Пьер Ледюк задрожал, как дрожат в лихорадке.
– Настал час? – спросил он тихим голосом.
– Да, милейший Пьер Ледюк, для тебя настал час покинуть или, вернее, прервать вялое существование поэта, которое вот уже несколько месяцев ты ведешь у ног Женевьевы и госпожи Кессельбах, и исполнить роль, предназначенную тебе в моей пьесе… Прелестной пьесе, уверяю тебя, отличной маленькой драме, ладно скроенной по всем правилам искусства, с волнениями, смехом и зубовным скрежетом. Мы наконец дошли до пятого акта, приближается развязка, и это ты, Пьер Ледюк, станешь ее героем. Какая слава!
Молодой человек встал.
– А если я откажусь?
– Идиот!
– Да, если я откажусь? В конце-то концов, кто заставляет меня подчиняться вашей воле? Кто обязывает меня принимать на себя роль, которой я еще не знаю, но которая заранее внушает мне отвращение и которой я стыжусь?
– Идиот! – повторил Люпен.
И, принудив Пьера Ледюка сесть, он занял место рядом с ним и заговорил самым ласковым голосом:
– Ты совершенно забыл, милый юноша, что зовешься не Пьером Ледюком, а Жераром Бопре. Если ты носишь прелестное имя Пьера Ледюка, то потому, что ты, Жерар Бопре, убил Пьера Ледюка и украл у него его личность.
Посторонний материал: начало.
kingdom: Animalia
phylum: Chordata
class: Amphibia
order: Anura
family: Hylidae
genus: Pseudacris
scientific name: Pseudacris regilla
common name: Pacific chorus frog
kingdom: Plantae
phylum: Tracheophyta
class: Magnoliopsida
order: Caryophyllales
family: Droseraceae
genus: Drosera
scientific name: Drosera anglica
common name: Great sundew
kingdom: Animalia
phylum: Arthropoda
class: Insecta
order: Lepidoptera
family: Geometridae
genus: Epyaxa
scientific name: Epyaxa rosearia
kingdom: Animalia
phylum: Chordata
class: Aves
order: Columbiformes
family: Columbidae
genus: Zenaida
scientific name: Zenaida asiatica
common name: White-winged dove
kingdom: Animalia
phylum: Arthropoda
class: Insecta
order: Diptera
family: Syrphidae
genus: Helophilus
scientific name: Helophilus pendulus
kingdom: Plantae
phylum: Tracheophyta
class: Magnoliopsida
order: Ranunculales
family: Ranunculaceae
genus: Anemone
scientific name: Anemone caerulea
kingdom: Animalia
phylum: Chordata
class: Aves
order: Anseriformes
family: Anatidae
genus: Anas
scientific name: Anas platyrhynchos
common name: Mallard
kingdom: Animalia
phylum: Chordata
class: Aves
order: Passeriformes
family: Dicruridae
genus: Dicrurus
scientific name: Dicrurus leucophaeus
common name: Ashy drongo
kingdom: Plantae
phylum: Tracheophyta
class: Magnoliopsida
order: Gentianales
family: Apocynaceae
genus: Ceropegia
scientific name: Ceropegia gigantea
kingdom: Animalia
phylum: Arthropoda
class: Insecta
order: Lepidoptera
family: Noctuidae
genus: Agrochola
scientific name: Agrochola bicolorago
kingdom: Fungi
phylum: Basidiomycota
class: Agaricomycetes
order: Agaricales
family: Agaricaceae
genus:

Молодой человек возмутился:
– Вы с ума сошли! Вы прекрасно знаете, что сами все это устроили…
– Черт возьми, да, я-то хорошо это знаю, но как быть с правосудием, когда я представлю ему доказательство, что настоящий Пьер Ледюк умер насильственной смертью и что ты занял его место?
Ошеломленный молодой человек проговорил, заикаясь:
– Этому не поверят… Зачем мне было это делать? С какой целью?
– Идиот! Цель настолько очевидна, что даже сам Вебер ее заметил бы. Ты лжешь, когда говоришь, что не хочешь соглашаться на роль, которой не знаешь. Эта роль, ты ее знаешь. Это та самая роль, которую играл бы Пьер Ледюк, если бы не умер.
– Но для меня, для всех Пьер Ледюк – это всего лишь имя. Кем он был? И кто я?
– Тебе-то что до этого?
– Я хочу знать. Я хочу знать, куда иду.
– А если узнаешь, пойдешь ли прямо вперед?
– Да, если цель, о которой вы говорите, стоит того.
– А иначе, ты думаешь, стал бы я так стараться?
– Кто я? Какова бы ни была моя судьба, будьте уверены, что я буду ее достоин. Но я хочу знать. Кто я?
Сняв шляпу, Арсен Люпен поклонился со словами:
– Герман IV, великий герцог герцогства Дё-Пон-Вельденц, князь Бернкастель, курфюрст Трева и владетель прочих земель.
Тремя днями позже Люпен увозил госпожу Кессельбах в автомобиле в сторону границы. Путешествие проходило в молчании.
Люпен с волнением вспоминал испуганный жест Долорес и слова, которые она произнесла в доме на улице Винь в тот момент, когда он собирался защищать ее от сообщников Альтенхайма. И она тоже должна была помнить об этом, ибо в его присутствии испытывала смущение и явное волнение.
Вечером они прибыли в маленький замок, целиком утопавший в листве и цветах, увенчанный огромной шапкой черепицы и окруженный большим садом с вековыми деревьями.
Они встретили уже обосновавшуюся там Женевьеву, которая возвращалась из соседнего города, где нанимала прислугу из местных.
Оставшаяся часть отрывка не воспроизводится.